▸ About this task: Copy the entries below exactly; any picture among them should be left out.

<<<<

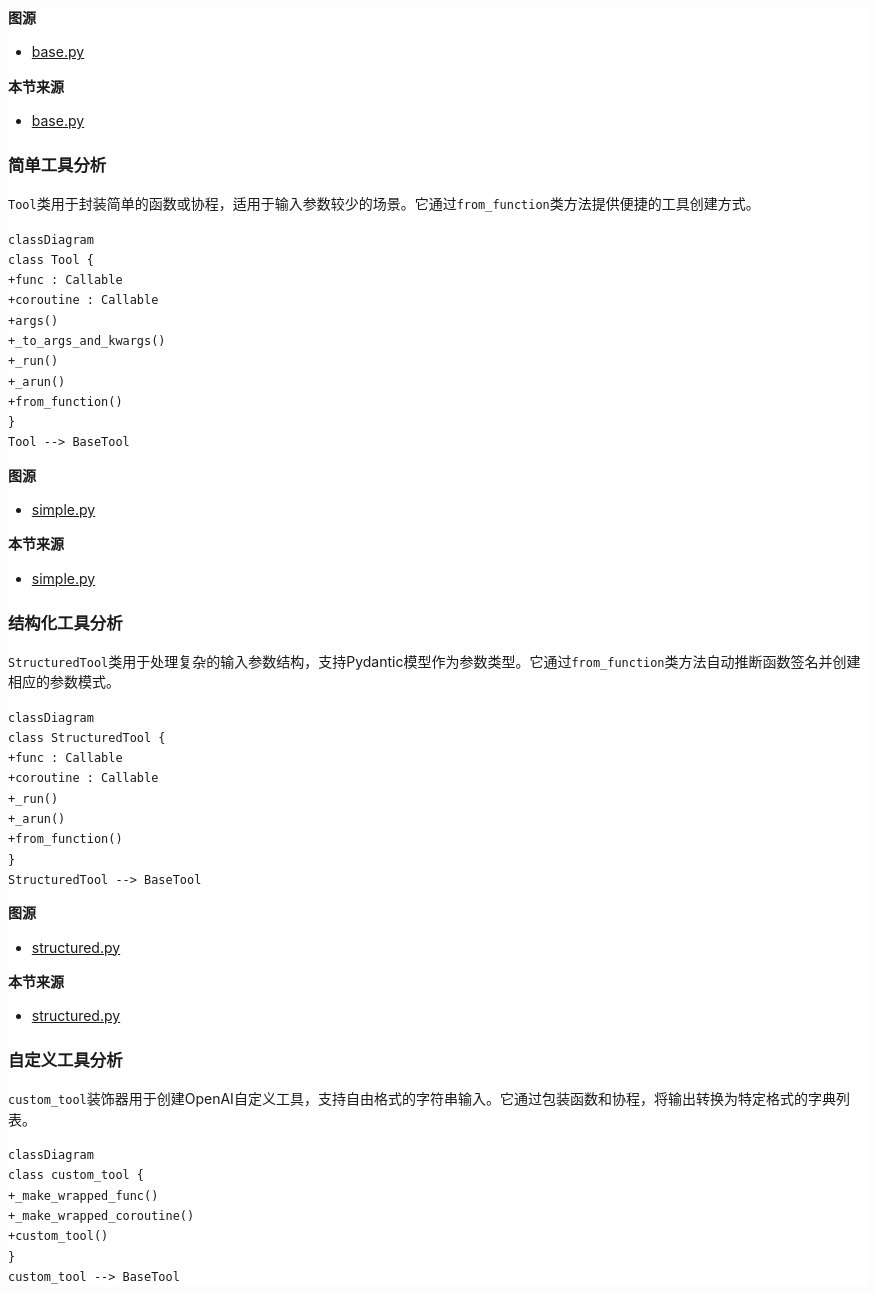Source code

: **图源**  
- [base.py](file://libs/core/langchain_core/tools/base.py#L0-L799)

**本节来源**  
- [base.py](file://libs/core/langchain_core/tools/base.py#L0-L799)

### 简单工具分析
`Tool`类用于封装简单的函数或协程，适用于输入参数较少的场景。它通过`from_function`类方法提供便捷的工具创建方式。

```mermaid
classDiagram
class Tool {
+func : Callable
+coroutine : Callable
+args()
+_to_args_and_kwargs()
+_run()
+_arun()
+from_function()
}
Tool --> BaseTool
```

**图源**  
- [simple.py](file://libs/core/langchain_core/tools/simple.py#L0-L201)

**本节来源**  
- [simple.py](file://libs/core/langchain_core/tools/simple.py#L0-L201)

### 结构化工具分析
`StructuredTool`类用于处理复杂的输入参数结构，支持Pydantic模型作为参数类型。它通过`from_function`类方法自动推断函数签名并创建相应的参数模式。

```mermaid
classDiagram
class StructuredTool {
+func : Callable
+coroutine : Callable
+_run()
+_arun()
+from_function()
}
StructuredTool --> BaseTool
```

**图源**  
- [structured.py](file://libs/core/langchain_core/tools/structured.py#L0-L248)

**本节来源**  
- [structured.py](file://libs/core/langchain_core/tools/structured.py#L0-L248)

### 自定义工具分析
`custom_tool`装饰器用于创建OpenAI自定义工具，支持自由格式的字符串输入。它通过包装函数和协程，将输出转换为特定格式的字典列表。

```mermaid
classDiagram
class custom_tool {
+_make_wrapped_func()
+_make_wrapped_coroutine()
+custom_tool()
}
custom_tool --> BaseTool
```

>>>>

▸ The completed task:
Source code

: **图源**  
- [base.py](file://libs/core/langchain_core/tools/base.py#L0-L799)

**本节来源**  
- [base.py](file://libs/core/langchain_core/tools/base.py#L0-L799)

### 简单工具分析
`Tool`类用于封装简单的函数或协程，适用于输入参数较少的场景。它通过`from_function`类方法提供便捷的工具创建方式。

```mermaid
classDiagram
class Tool {
+func : Callable
+coroutine : Callable
+args()
+_to_args_and_kwargs()
+_run()
+_arun()
+from_function()
}
Tool --> BaseTool
```

**图源**  
- [simple.py](file://libs/core/langchain_core/tools/simple.py#L0-L201)

**本节来源**  
- [simple.py](file://libs/core/langchain_core/tools/simple.py#L0-L201)

### 结构化工具分析
`StructuredTool`类用于处理复杂的输入参数结构，支持Pydantic模型作为参数类型。它通过`from_function`类方法自动推断函数签名并创建相应的参数模式。

```mermaid
classDiagram
class StructuredTool {
+func : Callable
+coroutine : Callable
+_run()
+_arun()
+from_function()
}
StructuredTool --> BaseTool
```

**图源**  
- [structured.py](file://libs/core/langchain_core/tools/structured.py#L0-L248)

**本节来源**  
- [structured.py](file://libs/core/langchain_core/tools/structured.py#L0-L248)

### 自定义工具分析
`custom_tool`装饰器用于创建OpenAI自定义工具，支持自由格式的字符串输入。它通过包装函数和协程，将输出转换为特定格式的字典列表。

```mermaid
classDiagram
class custom_tool {
+_make_wrapped_func()
+_make_wrapped_coroutine()
+custom_tool()
}
custom_tool --> BaseTool
```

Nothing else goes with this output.